More recently, the VEP came under fire in the WannaCry ransomware outbreaks where a leaked NSA EternalBlue exploit was used in the attacks. At the time, the VEP was highly criticized. Microsoft President and chief legal officer Brad Smith slammed the U.S. government.
“Repeatedly, exploits in the hands of governments have leaked into the public domain and caused widespread damage. An equivalent scenario with conventional weapons would be the U.S. military having some of its Tomahawk missiles stolen,” Smith said.

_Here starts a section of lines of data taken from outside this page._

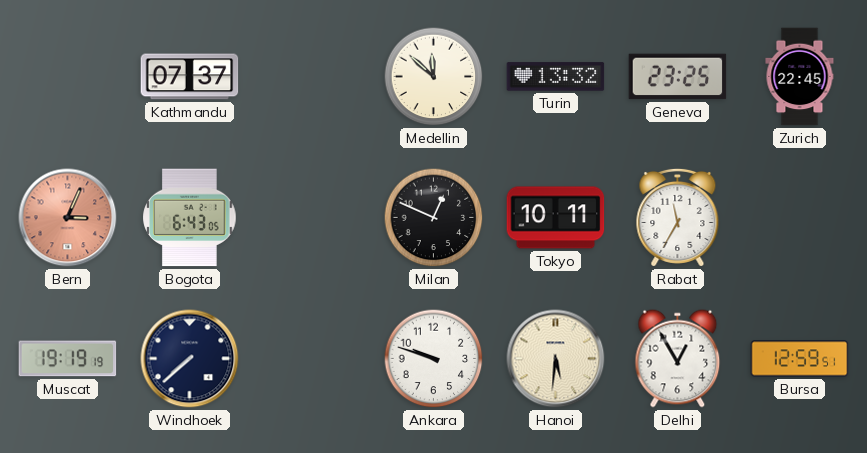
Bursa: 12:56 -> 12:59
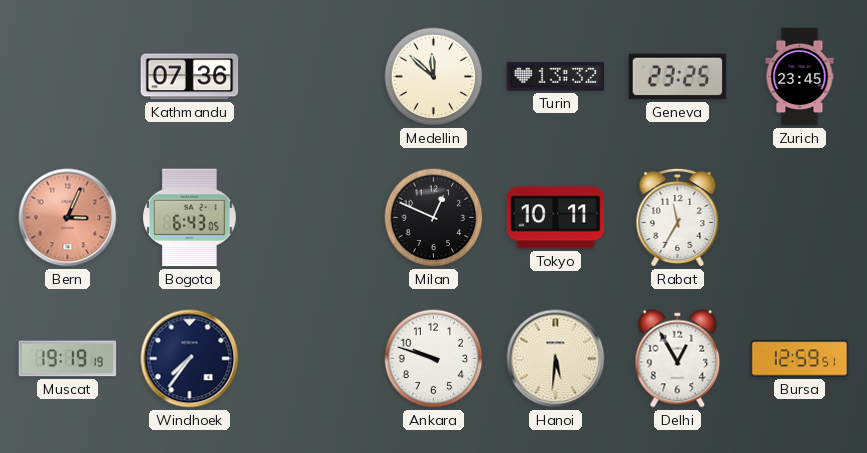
Kathmandu: 07:37 -> 07:36
Zurich: 22:45 -> 23:45
Windhoek: 7:38 -> 7:36
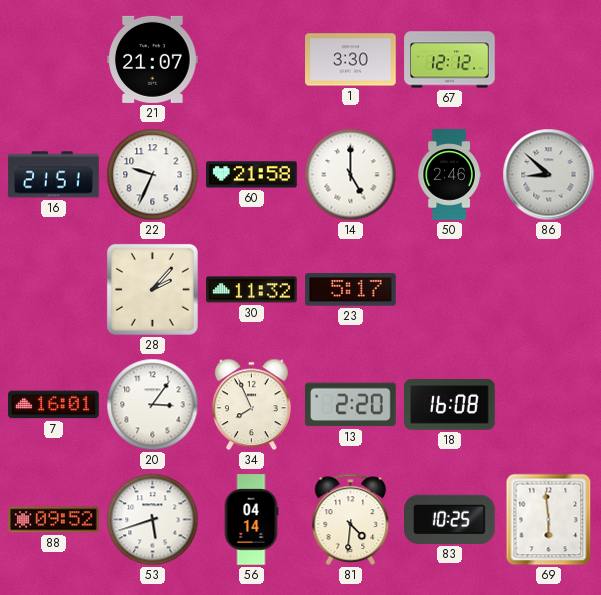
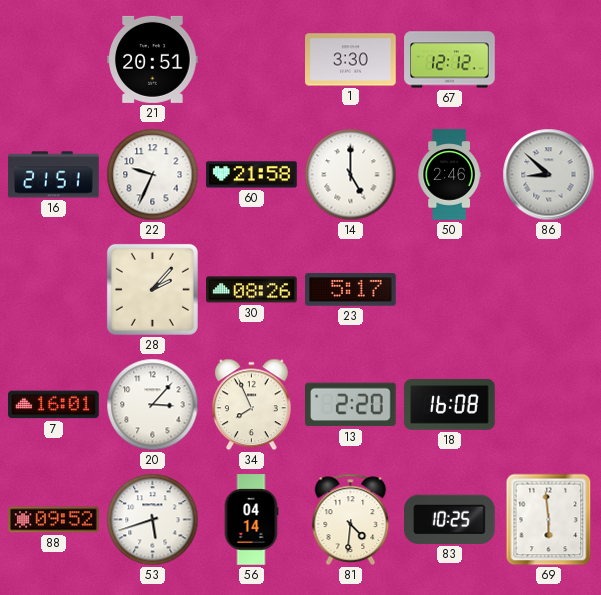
21: 21:07 -> 20:51
30: 11:32 -> 08:26
20: 3:06 -> 3:07
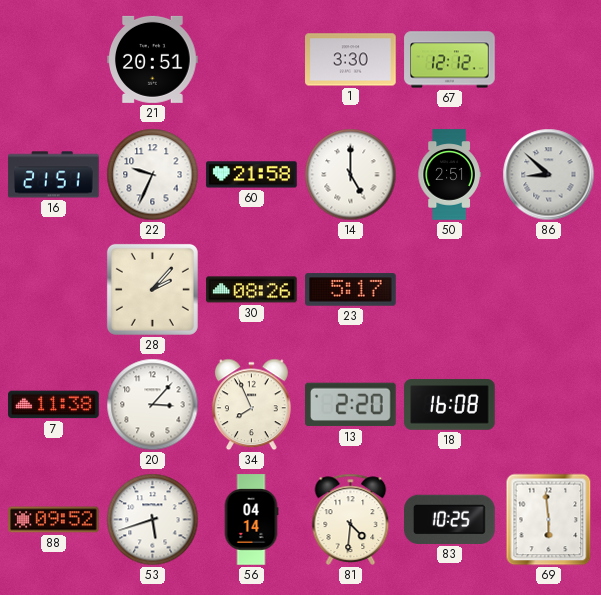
50: 2:46 -> 2:51
7: 16:01 -> 11:38
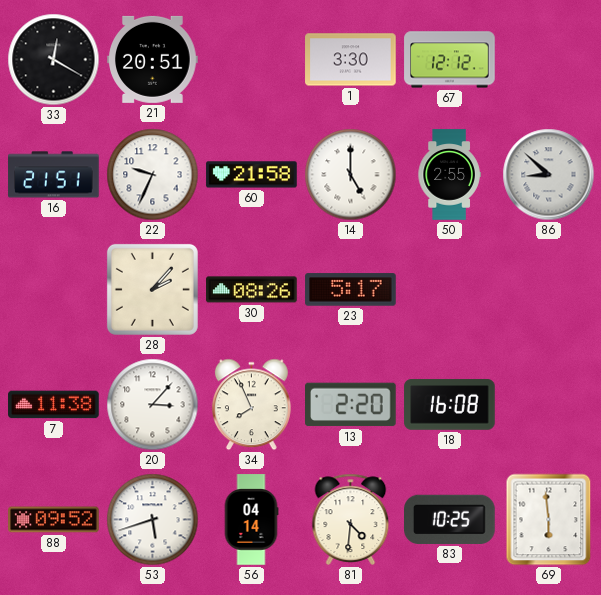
33: none -> 12:20
50: 2:51 -> 2:55
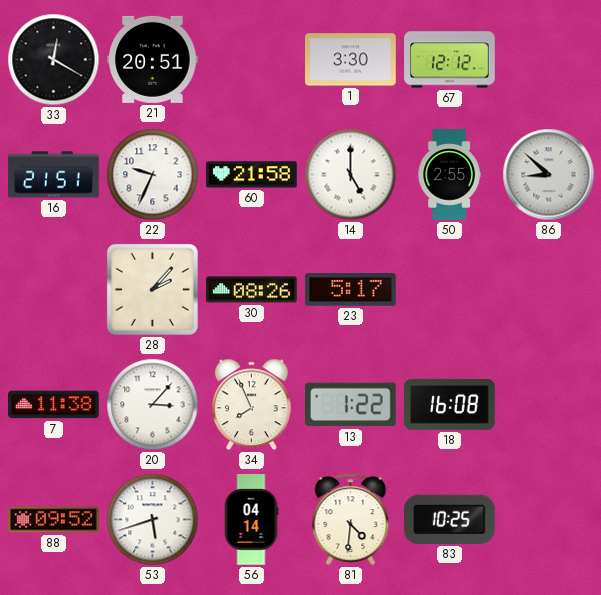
13: 2:20 -> 1:22
69: 5:59 -> none
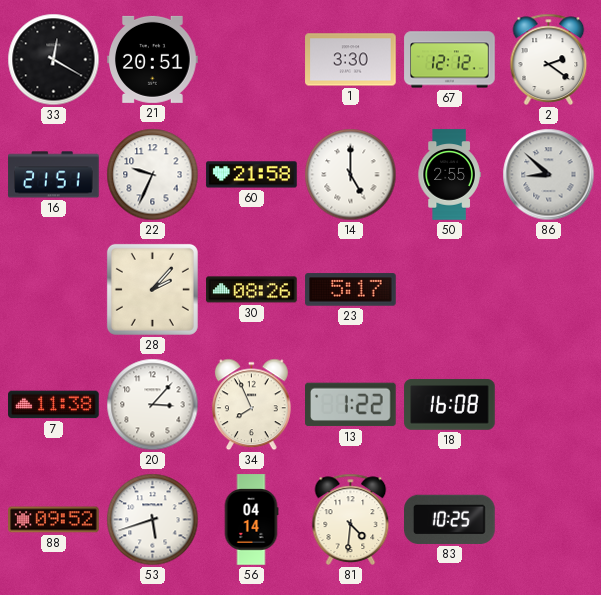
2: none -> 2:21
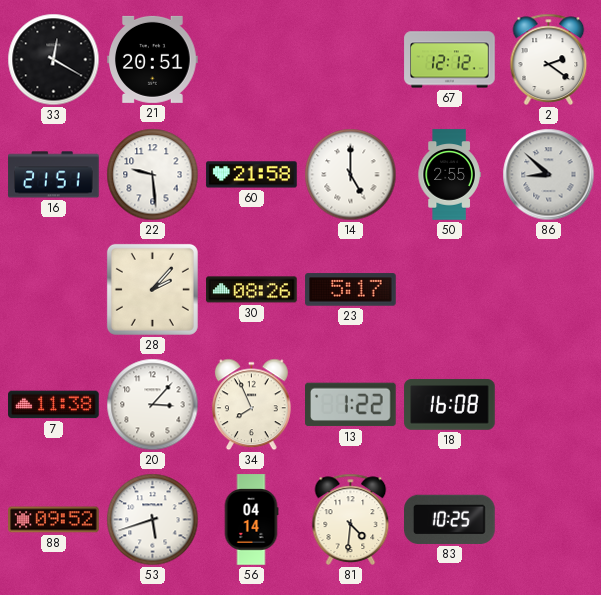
1: 3:30 -> none
22: 9:34 -> 9:29
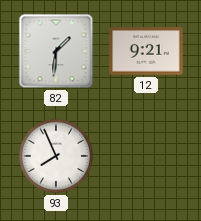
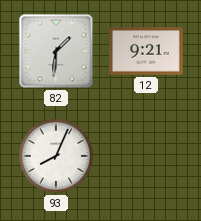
93: 7:56 -> 8:04
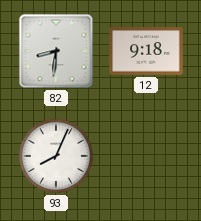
82: 1:31 -> 8:31
12: 9:21 -> 9:18
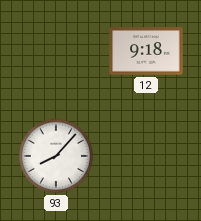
82: 8:31 -> none
93: 8:04 -> 8:07
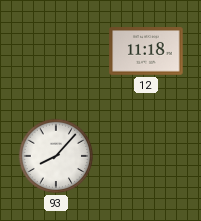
12: 9:18 -> 11:18
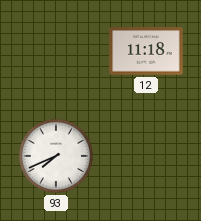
93: 8:07 -> 7:41
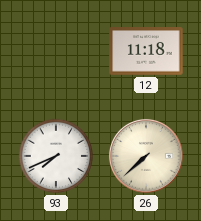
26: none -> 7:38
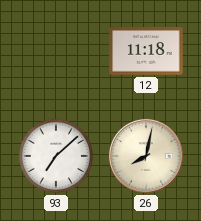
93: 7:41 -> 7:08
26: 7:38 -> 8:02
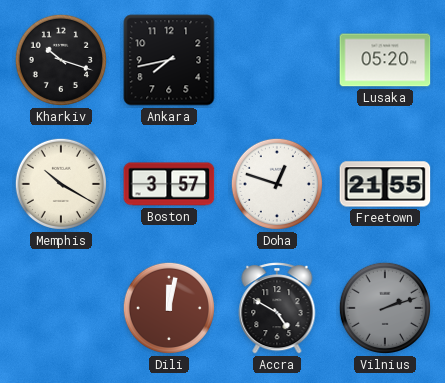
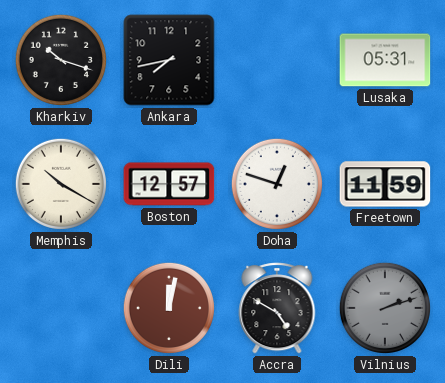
Lusaka: 05:20 -> 05:31
Boston: 3:57 -> 12:57
Freetown: 21:55 -> 11:59
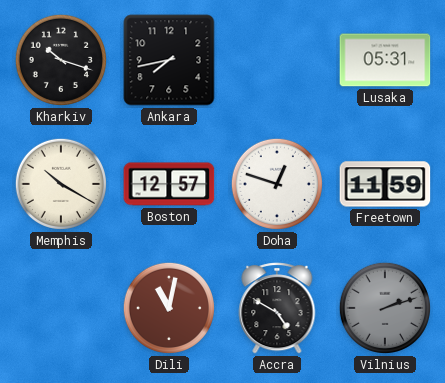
Dili: 12:02 -> 11:02
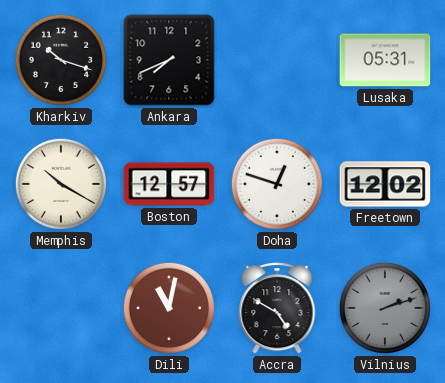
Ankara: 7:43 -> 7:41
Freetown: 11:59 -> 12:02
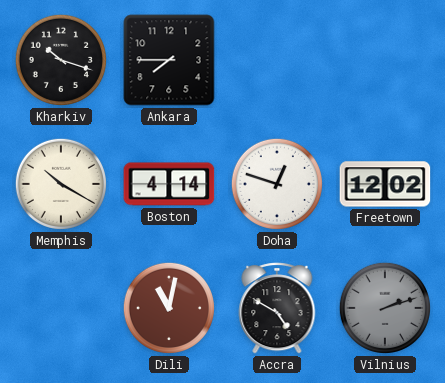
Ankara: 7:41 -> 7:45
Lusaka: 05:31 -> none
Boston: 12:57 -> 4:14
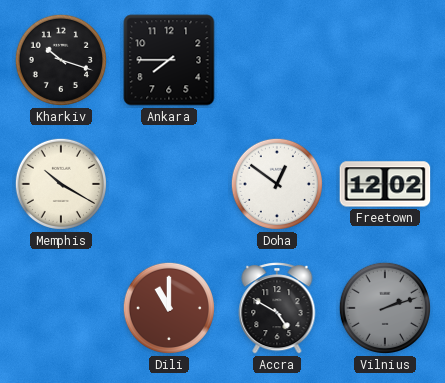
Boston: 4:14 -> none
Doha: 12:48 -> 12:51
Dili: 11:02 -> 11:00
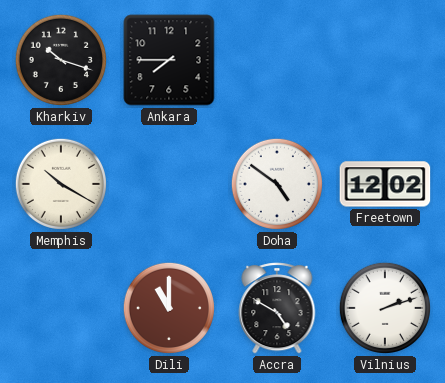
Doha: 12:51 -> 4:51
Vilnius dial: grey -> white
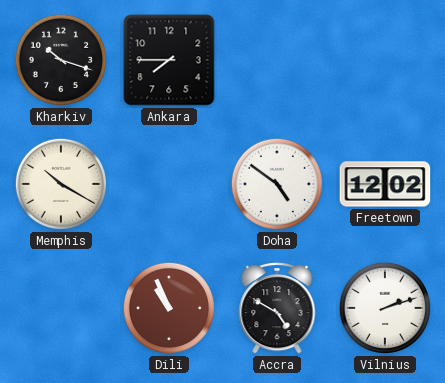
Dili: 11:00 -> 10:56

Asked about the WannaCry attack in October at a Boston cybersecurity conference, Joyce said there was a “patch from Microsoft available (for WannaCry) at the time, actually a couple months before the worm spread. So, the idea of withholding or releasing, in that case, the release was out there.”
Still others in the private sector say the Trump administration’s VEP charter is unsatisfactory. Willis McDonald, threat research manager at Core Security said the charter is a positive gesture but more transparency is needed.
“Still too much of the process is cloaked in secrecy,” McDonald said. “In some fashion, the private sector needs a seat at the table when it comes to zero days,” he said.
McDonald said U.S. firms are important stakeholders in the VEP process and need to have appropriate participation and insights into the process of how the various federal agencies decide what flaws to keep secret.